Work required:
Go through the records and report each line holding the string "present".

********

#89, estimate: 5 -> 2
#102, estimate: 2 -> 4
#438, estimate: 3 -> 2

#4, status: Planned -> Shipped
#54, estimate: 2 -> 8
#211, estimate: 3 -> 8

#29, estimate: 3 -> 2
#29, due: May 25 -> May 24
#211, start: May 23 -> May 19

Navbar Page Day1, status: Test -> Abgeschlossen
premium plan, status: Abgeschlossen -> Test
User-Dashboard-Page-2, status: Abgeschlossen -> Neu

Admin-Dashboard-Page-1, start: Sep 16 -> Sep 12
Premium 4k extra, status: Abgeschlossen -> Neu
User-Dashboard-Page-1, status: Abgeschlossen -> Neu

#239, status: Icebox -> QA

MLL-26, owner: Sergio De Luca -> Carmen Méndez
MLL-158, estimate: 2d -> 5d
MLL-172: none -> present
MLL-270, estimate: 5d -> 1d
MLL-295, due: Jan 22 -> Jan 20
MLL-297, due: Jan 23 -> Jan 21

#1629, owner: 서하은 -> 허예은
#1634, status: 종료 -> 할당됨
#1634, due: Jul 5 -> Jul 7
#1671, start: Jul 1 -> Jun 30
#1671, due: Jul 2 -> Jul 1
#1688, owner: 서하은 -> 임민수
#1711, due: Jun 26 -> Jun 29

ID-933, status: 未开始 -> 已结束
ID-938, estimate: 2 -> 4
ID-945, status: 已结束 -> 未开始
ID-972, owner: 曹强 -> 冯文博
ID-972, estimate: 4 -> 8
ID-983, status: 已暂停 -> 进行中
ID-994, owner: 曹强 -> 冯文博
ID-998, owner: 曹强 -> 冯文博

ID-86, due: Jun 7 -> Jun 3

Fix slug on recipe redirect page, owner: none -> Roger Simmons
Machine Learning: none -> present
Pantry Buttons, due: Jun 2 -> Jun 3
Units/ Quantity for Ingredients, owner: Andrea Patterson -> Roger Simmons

********

Completed task:
MLL-172: none -> present
Machine Learning: none -> present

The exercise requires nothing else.